Toute proposition française d’envergure donnerait du grain à moudre aux eurosceptiques de ces pays opposés à une défense européenne, avec un risque particulier en Irlande où sera organisé le 12 juin un référendum sur le traité, craint-on à Paris.

Le président français Nicolas Sarkozy a pourtant bien placé ces derniers mois la défense parmi ses priorités européennes avec la maîtrise de l’immigration et la lutte contre l’effet de serre.

Il a évoqué la double volonté de la France de se rapprocher de l’Otan - en clair, d’en réintégrer totalement la structure militaire- et en parallèle de renforcer l’Europe de la Défense.

Sur un sujet clé, l’installation à Bruxelles d’un centre de commandement permanent des opérations militaires de l’UE, auquel la France est favorable mais la Grande-Bretagne hostile, M. Morin a indiqué que c’était "une discussion que nous avons avec nos amis britanniques".

Londres n’est pas favorable à une structure qui ferait double emploi avec l’Otan. M. Morin a toutefois assuré que le débat avec Londres n’était pas clos.

L’objectif d’un tel centre opérationnel "d’une cinquantaine de personnes", a-t-il expliqué, serait d’"éviter des coûts supplémentaires et une perte de compétence" d’une opération à l’autre.

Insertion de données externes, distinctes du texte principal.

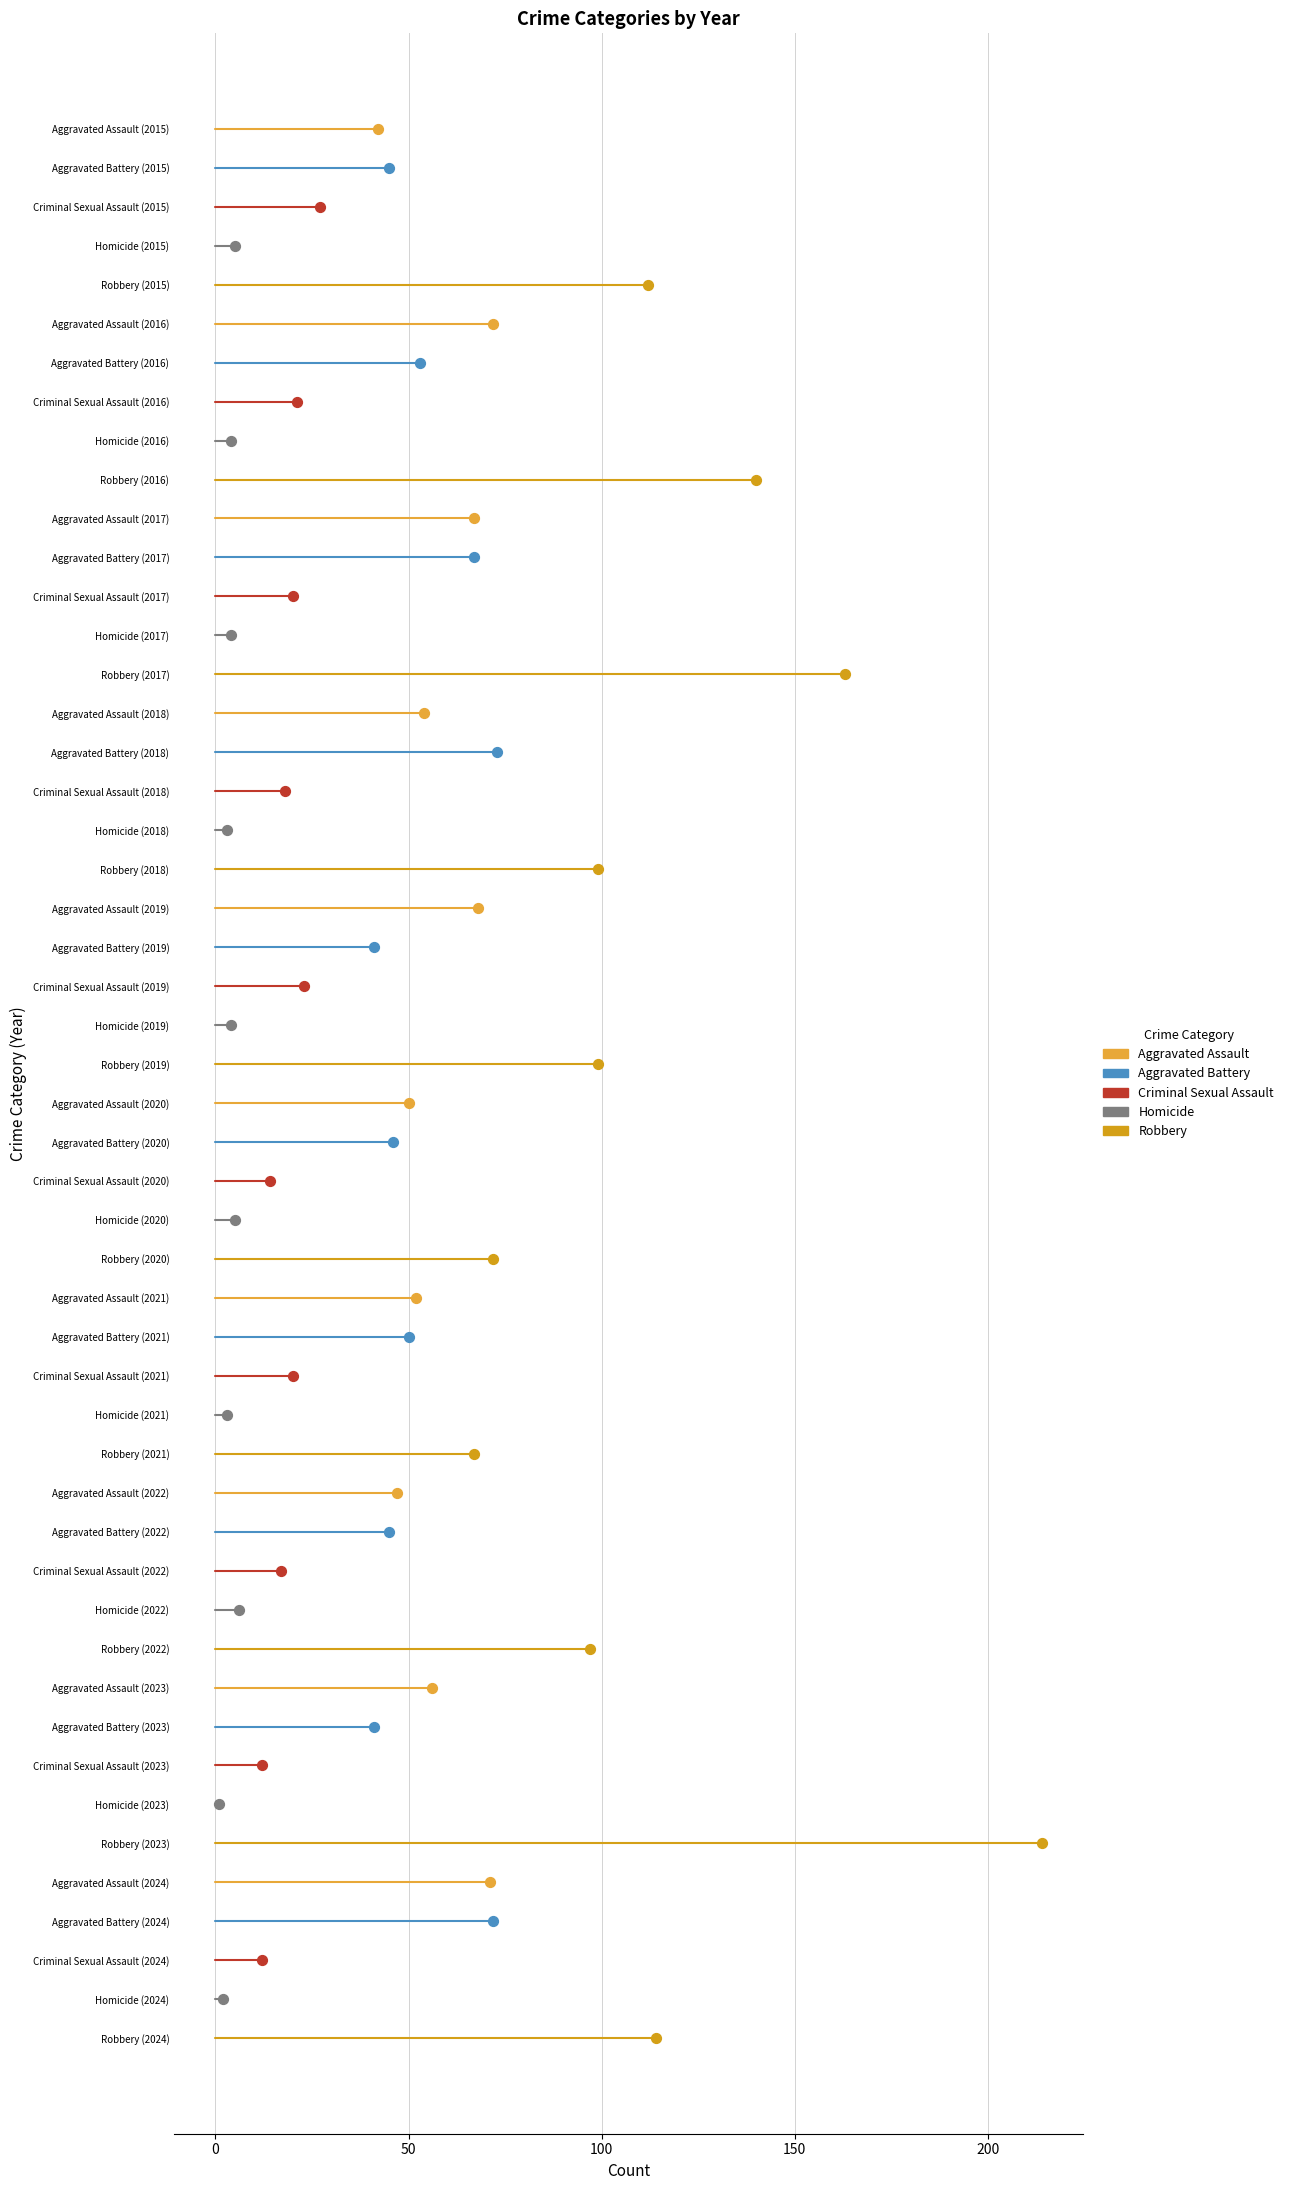

Which series reaches the minimum Y coordinate?

Robbery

Le centre opérationnel de l’UE, ouvert en janvier 2007 à Bruxelles, est réduit à une poignée de personnes et n’a eu qu’une existence virtuelle jusqu’ici.

Par contraste, M. Morin a cité l’appui public récemment exprimé par la Pologne, pays notoirement attaché à l’Otan, à ce projet de QG européen.

Son homologue polonais Radoslaw Sikorski, également présent à Bruxelles lundi, a confirmé le soutien de Varsovie à un renforcement de la défense européenne.

Il a souligné ne voir "aucune contradiction à appuyer en même temps la politique européenne de défense et l’Otan".